Vivant dans une partie plus rurale de Victoria, l’école de nos enfants était assez homogène avec très peu de diversité culturelle.
Aujourd’hui, dans la grande ville, mes enfants fréquentent des enfants issus d’horizons ethniques très divers. Ils apprennent également aux côtés d’enfants qui parlent plusieurs langues, ont des croyances religieuses différentes et sont issus de ménages dont la dynamique familiale est différente de la nôtre.
Je veux que nos enfants grandissent en comprenant et en célébrant les différences de race, de culture, de capacités et de perspectives. Désormais, ils auront plus d’occasions de le faire.
Heureusement, nous nous sommes également sentis chaleureusement accueillis par les autres parents et nos nouveaux voisins.
Vivant à la campagne, nous avons rencontré les plus belles familles à travers la communauté scolaire.

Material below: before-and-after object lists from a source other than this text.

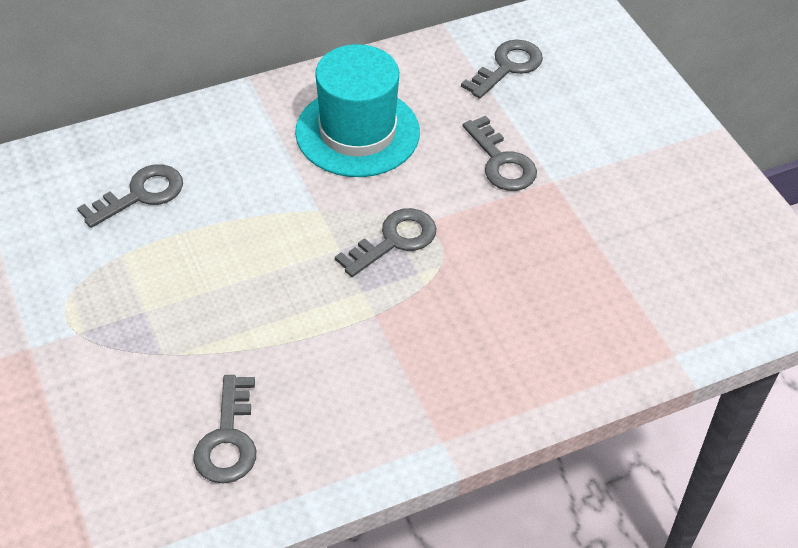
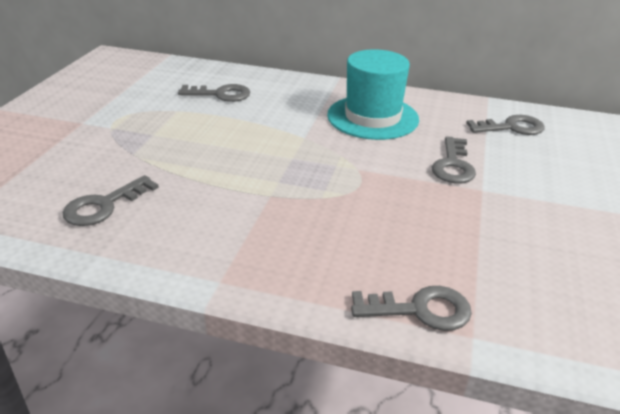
camera: 40 degrees right, 15 degrees down
grey key [335,208,437,277] -> grey key moved to [351,286,472,331]

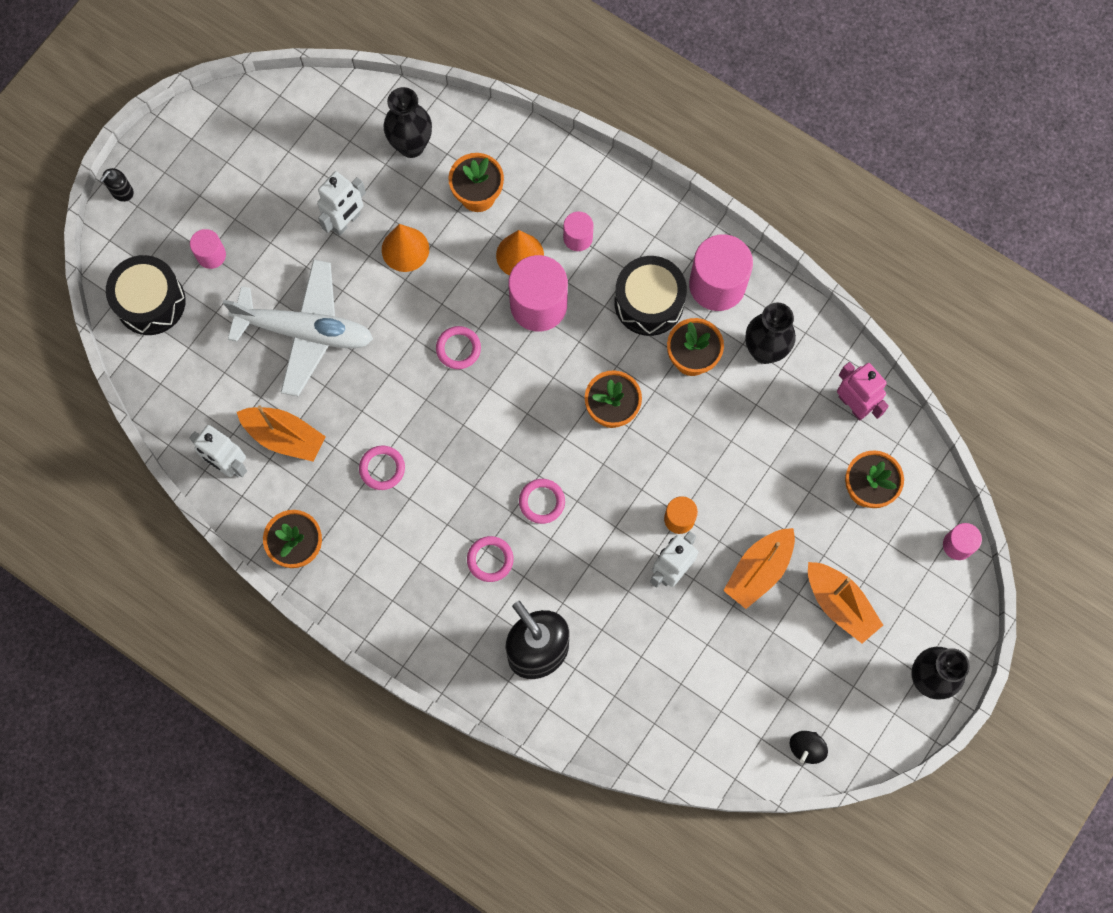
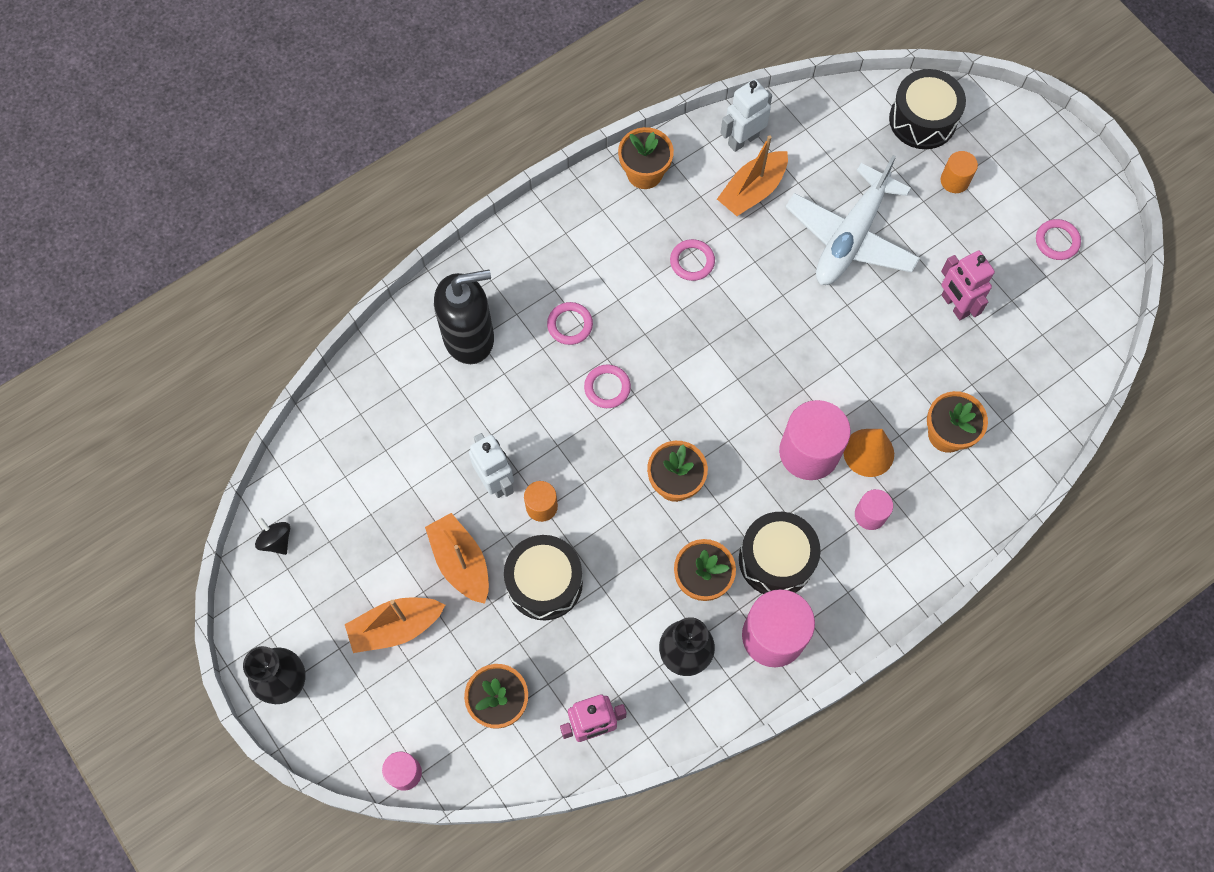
camera: 110 degrees right, 5 degrees down
black soap dispenser [100,168,134,202] -> none
pink cylinder [190,229,226,269] -> orange cylinder [941,151,978,193]
white robot [317,171,366,236] -> pink robot [941,250,995,320]
orange cone [382,224,429,272] -> none
black vase [383,87,432,158] -> none
pink ring [436,326,481,369] -> pink ring moved to [1036,219,1081,260]
none -> black drum [504,535,583,620]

Les mères me déposaient de la soupe si j’étais malade, gardaient nos enfants si nous étions coincés au travail et s’occupaient d’eux comme s’ils étaient les leurs.

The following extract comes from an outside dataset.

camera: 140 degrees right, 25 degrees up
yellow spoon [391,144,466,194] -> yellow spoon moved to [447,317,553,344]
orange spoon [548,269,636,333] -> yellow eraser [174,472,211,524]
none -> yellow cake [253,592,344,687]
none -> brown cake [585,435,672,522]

Je pensais que nous aurions vraiment du mal à retrouver ce même sentiment de communauté dans une grande ville. Cependant, j’ai réalisé qu’il y a de bonnes personnes partout où l’on va.
Au cours des dernières semaines, de nombreux parents gentils nous ont invités à des rendez-vous pour jouer et à des fêtes parce que nous sommes nouveaux, et je suis très reconnaissant pour leur amitié.
Surtout, cette transition m’a rappelé que les enfants sont résilients
Une amie m’a dit que la croissance ne se produit que lorsque nous sortons de notre zone de confort, et elle avait tout à fait raison. Depuis que nous avons franchi le pas et déménagé, nos enfants se sont épanouis.
Ils ont été obligés de se faire de nouveaux amis, d’apprendre de nouvelles routines et d’essayer de nouvelles activités – et grâce à cela, ils s’épanouissent. Les enfants ont une énorme capacité à s’adapter et à faire face à la pression, et je réalise maintenant que j’aurais dû accorder plus de crédit à nos enfants.
En fin de compte, le passage d’une école de campagne à une école de ville a été meilleur que nous aurions pu l’imaginer. Mon mari et moi ne pourrions être plus fiers de la façon dont nos enfants ont accueilli un si grand changement, et nous sommes enthousiasmés par ce que nous réserve le prochain chapitre.